== Written instruction ==
In every row, rename the field "collection date" to "date collected" and reproduce all remaining lines unchanged. Omit the pictures from your output.

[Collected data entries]
######
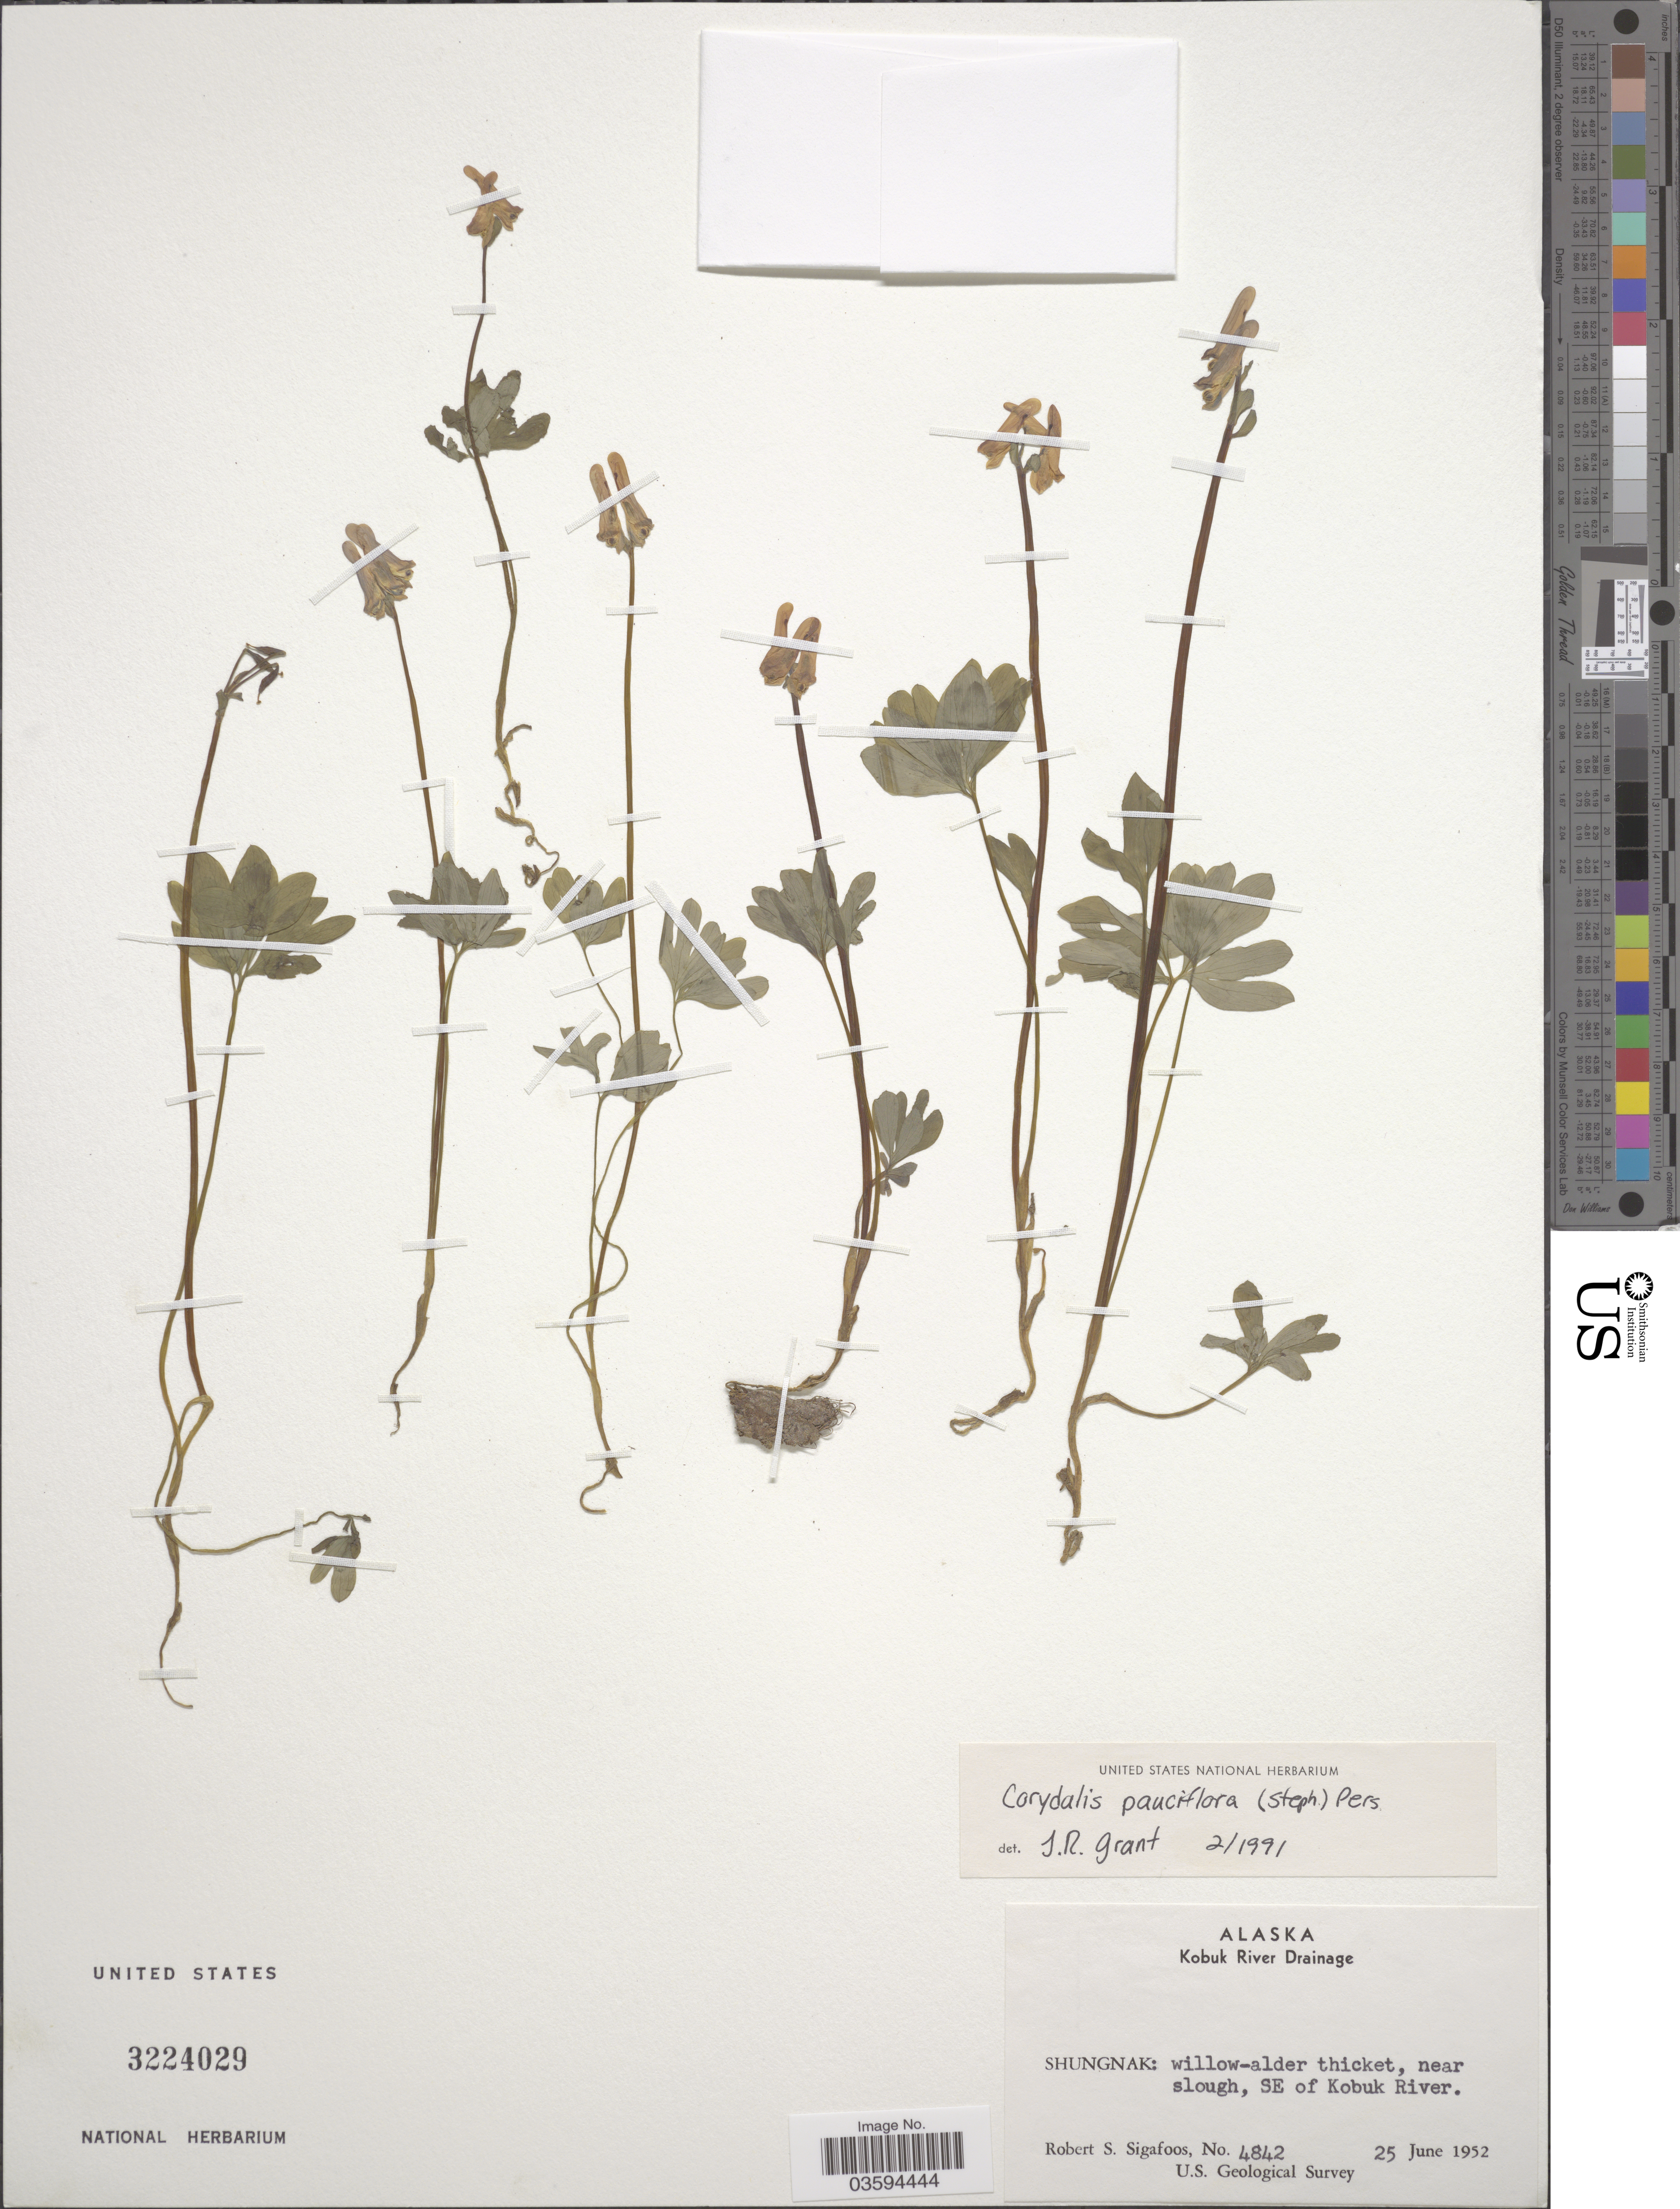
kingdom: Plantae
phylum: Tracheophyta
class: Magnoliopsida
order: Ranunculales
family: Papaveraceae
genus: Corydalis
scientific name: Corydalis pauciflora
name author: (Stephan) Pers.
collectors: R. Sigafoos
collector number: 4842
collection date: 1952-06-25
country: United States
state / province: Alaska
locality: Kobuk River Drainage. Shungnak: near slough, SE of Kobuk River.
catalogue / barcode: US 3224029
######
== Answer to the exercise ==
kingdom: Plantae
phylum: Tracheophyta
class: Magnoliopsida
order: Ranunculales
family: Papaveraceae
genus: Corydalis
scientific name: Corydalis pauciflora
name author: (Stephan) Pers.
collectors: R. Sigafoos
collector number: 4842
date collected: 1952-06-25
country: United States
state / province: Alaska
locality: Kobuk River Drainage. Shungnak: near slough, SE of Kobuk River.
catalogue / barcode: US 3224029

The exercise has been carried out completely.